Count the lines in the records that contain the string "Figuren", treating uppercase and lowercase as different, and reply with the number alone.

[Collected data]
——

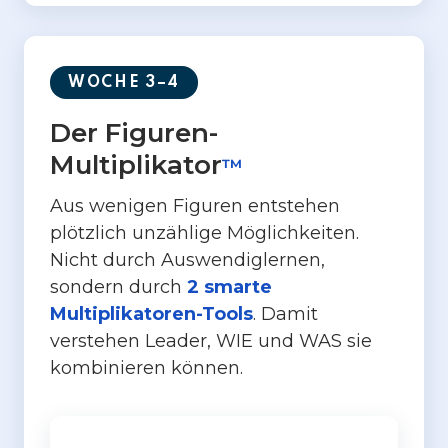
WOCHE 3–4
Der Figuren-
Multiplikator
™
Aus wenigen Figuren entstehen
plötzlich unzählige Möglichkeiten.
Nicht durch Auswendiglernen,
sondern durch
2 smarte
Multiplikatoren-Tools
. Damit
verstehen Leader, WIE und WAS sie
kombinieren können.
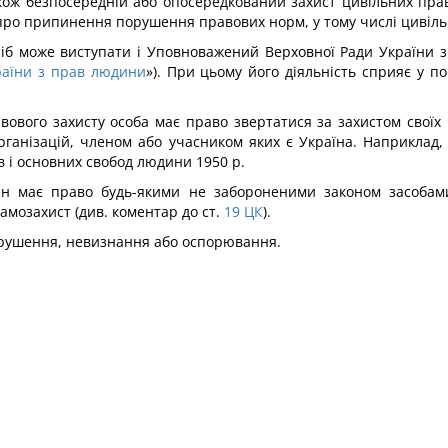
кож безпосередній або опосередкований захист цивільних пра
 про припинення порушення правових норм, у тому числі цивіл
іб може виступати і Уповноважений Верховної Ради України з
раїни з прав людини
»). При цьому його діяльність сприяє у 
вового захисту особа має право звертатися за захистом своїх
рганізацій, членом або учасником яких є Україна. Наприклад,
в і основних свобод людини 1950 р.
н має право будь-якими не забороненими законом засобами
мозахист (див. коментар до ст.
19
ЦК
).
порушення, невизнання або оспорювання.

——

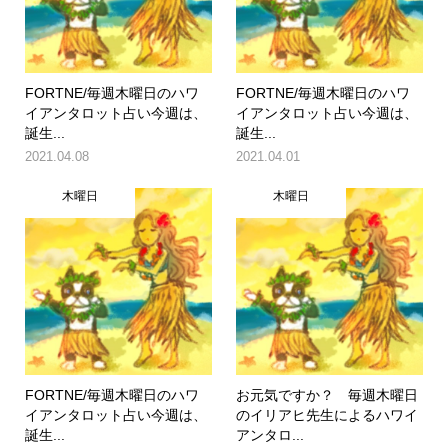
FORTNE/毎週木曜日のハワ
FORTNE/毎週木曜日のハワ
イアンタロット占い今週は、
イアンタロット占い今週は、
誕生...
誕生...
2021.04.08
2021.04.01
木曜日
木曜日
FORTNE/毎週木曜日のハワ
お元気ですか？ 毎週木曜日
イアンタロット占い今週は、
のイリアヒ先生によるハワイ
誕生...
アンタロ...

——

Answer for the task >> 2